Fredericktown-Millsboro was a census-designated place (CDP) in East Bethlehem Township, Washington County, Pennsylvania, United States. The population was 1,094 at the 2000 census. For the 2010 census the area was split into two CDPs, Fredericktown and Millsboro.

==Geography==
The Fredericktown-Millsboro CDP was located at (39.995095, -79.999370).

According to the United States Census Bureau, the CDP had a total area of 1.8 sqmi, all of it land.

Both Fredericktown and Millsboro are located along the Monongahela River in the river valley. The communities and the surrounding areas are the former homes of bituminous coal mines. The topography has been somewhat altered by the addition of slate dumps: large mounds of coal byproducts have been created on the riverbanks.

==Demographics==
As of the census of 2000, there were 1,094 people, 446 households, and 290 families residing in the CDP. The population density was 624.3 /mi2. There were 510 housing units at an average density of 291.0 /mi2. The racial makeup of the CDP was 97.90% White, 1.01% African American, 0.27% Native American, and 0.82% from two or more races. Hispanic or Latino of any race were 0.37% of the population.

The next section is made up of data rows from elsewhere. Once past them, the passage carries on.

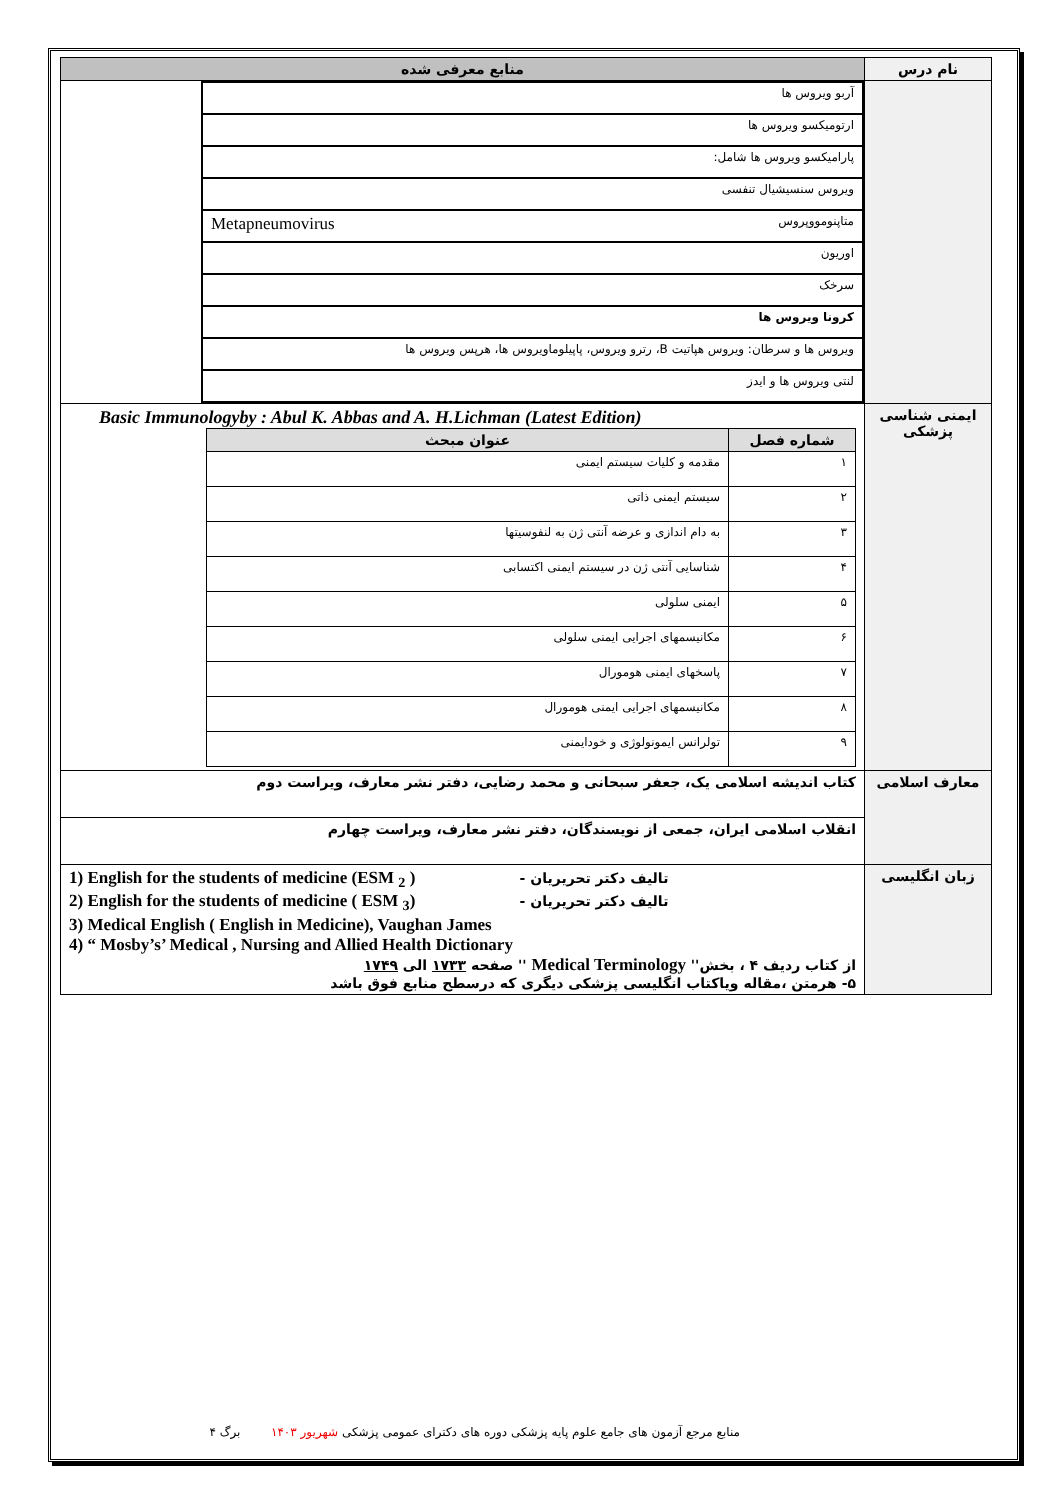| نام درس | منابع معرفی شده |
| --- | --- |
| | / آربو ویروس ها / / ارتومیکسو ویروس ها / / پارامیکسو ویروس ها شامل: / / ویروس سنسیشیال تنفسی / / متاپنومووپروس Metapneumovirus / / اوریون / / سرخک / / کرونا ویروس ها / / ویروس ها و سرطان: ویروس هپاتیت B، رترو ویروس، پاپیلوماویروس ها، هرپس ویروس ها / / لنتی ویروس ها و ایدز / |
| ایمنی شناسی پزشکی | Basic Immunologyby : Abul K. Abbas and A. H.Lichman (Latest Edition) / شماره فصل / عنوان مبحث / / --- / --- / / ۱ / مقدمه و کلیات سیستم ایمنی / / ۲ / سیستم ایمنی ذاتی / / ۳ / به دام اندازی و عرضه آنتی ژن به لنفوسیتها / / ۴ / شناسایی آنتی ژن در سیستم ایمنی اکتسابی / / ۵ / ایمنی سلولی / / ۶ / مکانیسمهای اجرایی ایمنی سلولی / / ۷ / پاسخهای ایمنی هومورال / / ۸ / مکانیسمهای اجرایی ایمنی هومورال / / ۹ / تولرانس ایمونولوژی و خودایمنی / |
| معارف اسلامی | کتاب اندیشه اسلامی یک، جعفر سبحانی و محمد رضایی، دفتر نشر معارف، ویراست دوم |
| | انقلاب اسلامی ایران، جمعی از نویسندگان، دفتر نشر معارف، ویراست چهارم |
| زبان انگلیسی | 1) English for the students of medicine (ESM <sub>2</sub> ) تالیف دکتر تحریریان - 2) English for the students of medicine ( ESM <sub>3</sub>) تالیف دکتر تحریریان - 3) Medical English ( English in Medicine), Vaughan James 4) “ Mosby’s’ Medical , Nursing and Allied Health Dictionary از کتاب ردیف ۴ ، بخش'' Medical Terminology '' صفحه ۱۷۳۳ الی ۱۷۴۹ ۵- هرمتن ،مقاله ویاکتاب انگلیسی پزشکی دیگری که درسطح منابع فوق باشد |
منابع مرجع آزمون های جامع علوم پایه پزشکی دوره های دکترای عمومی پزشکی شهریور ۱۴۰۳ برگ ۴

There were 446 households, out of which 29.4% had children under the age of 18 living with them, 52.2% were married couples living together, 9.6% had a female householder with no husband present, and 34.8% were non-families. 30.7% of all households were made up of individuals, and 18.4% had someone living alone who was 65 years of age or older. The average household size was 2.45 and the average family size was 3.07.

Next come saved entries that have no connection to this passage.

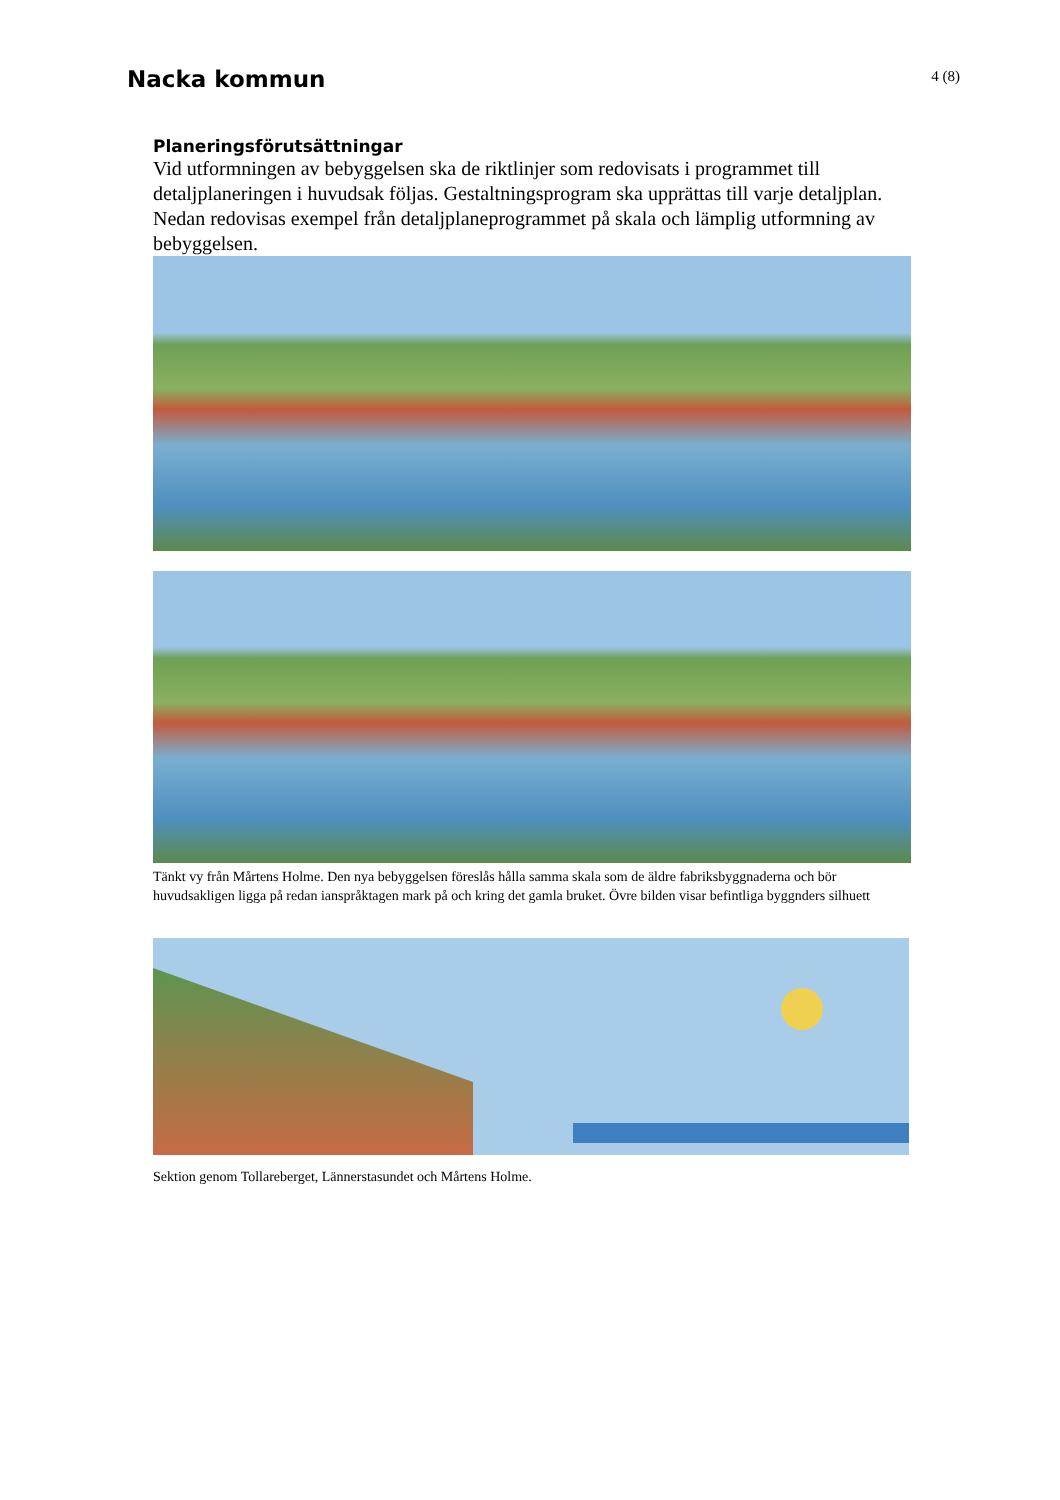Nacka kommun
4 (8)
Planeringsförutsättningar
Vid utformningen av bebyggelsen ska de riktlinjer som redovisats i programmet till detaljplaneringen i huvudsak följas. Gestaltningsprogram ska upprättas till varje detaljplan.
Nedan redovisas exempel från detaljplaneprogrammet på skala och lämplig utformning av bebyggelsen.
Tänkt vy från Mårtens Holme. Den nya bebyggelsen föreslås hålla samma skala som de äldre fabriksbyggnaderna och bör huvudsakligen ligga på redan ianspråktagen mark på och kring det gamla bruket. Övre bilden visar befintliga byggnders silhuett
Sektion genom Tollareberget, Lännerstasundet och Mårtens Holme.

In the CDP, the population was spread out, with 22.1% under the age of 18, 8.4% from 18 to 24, 27.1% from 25 to 44, 23.5% from 45 to 64, and 18.8% who were 65 years of age or older. The median age was 40 years. For every 100 females, there were 90.6 males. For every 100 females age 18 and over, there were 85.6 males.

The median income for a household in the CDP was $25,086, and the median income for a family was $32,292. Males had a median income of $27,188 versus $17,120 for females. The per capita income for the CDP was $13,425. About 10.0% of families and 13.5% of the population were below the poverty line, including 21.9% of those under age 18 and 8.2% of those age 65 or over.